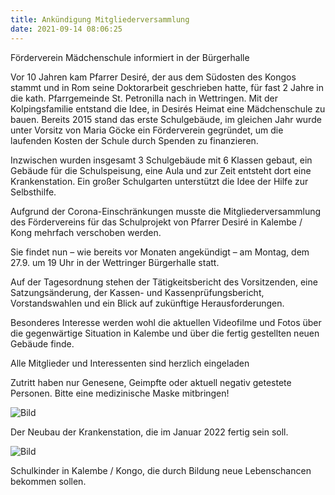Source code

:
 ```yaml
---
title: Ankündigung Mitgliederversammlung
date: 2021-09-14 08:06:25
---
```



Förderverein Mädchenschule informiert in der Bürgerhalle

Vor 10 Jahren kam Pfarrer Desiré, der aus dem Südosten des Kongos stammt und in 
Rom seine Doktorarbeit geschrieben hatte, für fast 2 Jahre in die kath. 
Pfarrgemeinde St. Petronilla nach in Wettringen. Mit der Kolpingsfamilie entstand die 
Idee, in Desirés Heimat eine Mädchenschule zu bauen. Bereits 2015 stand das erste 
Schulgebäude, im gleichen Jahr wurde unter Vorsitz von Maria Göcke ein 
Förderverein gegründet, um die laufenden Kosten der Schule durch Spenden zu finanzieren.

Inzwischen wurden insgesamt 3 Schulgebäude mit 6 Klassen gebaut, ein Gebäude 
für die Schulspeisung, eine Aula und zur Zeit entsteht dort eine Krankenstation. 
Ein großer Schulgarten unterstützt die Idee der Hilfe zur Selbsthilfe.

Aufgrund der Corona-Einschränkungen musste die Mitgliederversammlung des 
Fördervereins für das Schulprojekt von Pfarrer Desiré in Kalembe / Kong mehrfach 
verschoben werden.

Sie findet nun – wie bereits vor Monaten angekündigt – am Montag, dem 27.9. um 19 Uhr
in der Wettringer Bürgerhalle statt.




<!-- more -->

Auf der Tagesordnung stehen der Tätigkeitsbericht des Vorsitzenden, eine Satzungsänderung, 
der Kassen- und Kassenprüfungsbericht, Vorstandswahlen 
und ein Blick auf zukünftige Herausforderungen.

Besonderes Interesse werden wohl die  aktuellen Videofilme und Fotos über die 
gegenwärtige Situation in Kalembe und über die fertig gestellten neuen Gebäude finde.

Alle Mitglieder und Interessenten sind herzlich eingeladen

Zutritt haben nur Genesene, Geimpfte oder aktuell negativ getestete Personen. 
Bitte eine medizinische Maske mitbringen!



![Bild](/images/Krankenstation_0921.jpg)

Der Neubau der Krankenstation, die im Januar 2022 fertig sein soll.


![Bild](/images/KinderSchulbücher0921.jpg)

Schulkinder in Kalembe / Kongo, die durch Bildung neue Lebenschancen 
bekommen sollen.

* * * * * * * * *

• _PROBLEM STATEMENT_: Set down all of the entries exactly. Leave the pictures out.

• _YOUR RESPONSE_:
Source code

:
 ```yaml
---
title: Ankündigung Mitgliederversammlung
date: 2021-09-14 08:06:25
---
```



Förderverein Mädchenschule informiert in der Bürgerhalle

Vor 10 Jahren kam Pfarrer Desiré, der aus dem Südosten des Kongos stammt und in 
Rom seine Doktorarbeit geschrieben hatte, für fast 2 Jahre in die kath. 
Pfarrgemeinde St. Petronilla nach in Wettringen. Mit der Kolpingsfamilie entstand die 
Idee, in Desirés Heimat eine Mädchenschule zu bauen. Bereits 2015 stand das erste 
Schulgebäude, im gleichen Jahr wurde unter Vorsitz von Maria Göcke ein 
Förderverein gegründet, um die laufenden Kosten der Schule durch Spenden zu finanzieren.

Inzwischen wurden insgesamt 3 Schulgebäude mit 6 Klassen gebaut, ein Gebäude 
für die Schulspeisung, eine Aula und zur Zeit entsteht dort eine Krankenstation. 
Ein großer Schulgarten unterstützt die Idee der Hilfe zur Selbsthilfe.

Aufgrund der Corona-Einschränkungen musste die Mitgliederversammlung des 
Fördervereins für das Schulprojekt von Pfarrer Desiré in Kalembe / Kong mehrfach 
verschoben werden.

Sie findet nun – wie bereits vor Monaten angekündigt – am Montag, dem 27.9. um 19 Uhr
in der Wettringer Bürgerhalle statt.




<!-- more -->

Auf der Tagesordnung stehen der Tätigkeitsbericht des Vorsitzenden, eine Satzungsänderung, 
der Kassen- und Kassenprüfungsbericht, Vorstandswahlen 
und ein Blick auf zukünftige Herausforderungen.

Besonderes Interesse werden wohl die  aktuellen Videofilme und Fotos über die 
gegenwärtige Situation in Kalembe und über die fertig gestellten neuen Gebäude finde.

Alle Mitglieder und Interessenten sind herzlich eingeladen

Zutritt haben nur Genesene, Geimpfte oder aktuell negativ getestete Personen. 
Bitte eine medizinische Maske mitbringen!



![Bild](/images/Krankenstation_0921.jpg)

Der Neubau der Krankenstation, die im Januar 2022 fertig sein soll.


![Bild](/images/KinderSchulbücher0921.jpg)

Schulkinder in Kalembe / Kongo, die durch Bildung neue Lebenschancen 
bekommen sollen.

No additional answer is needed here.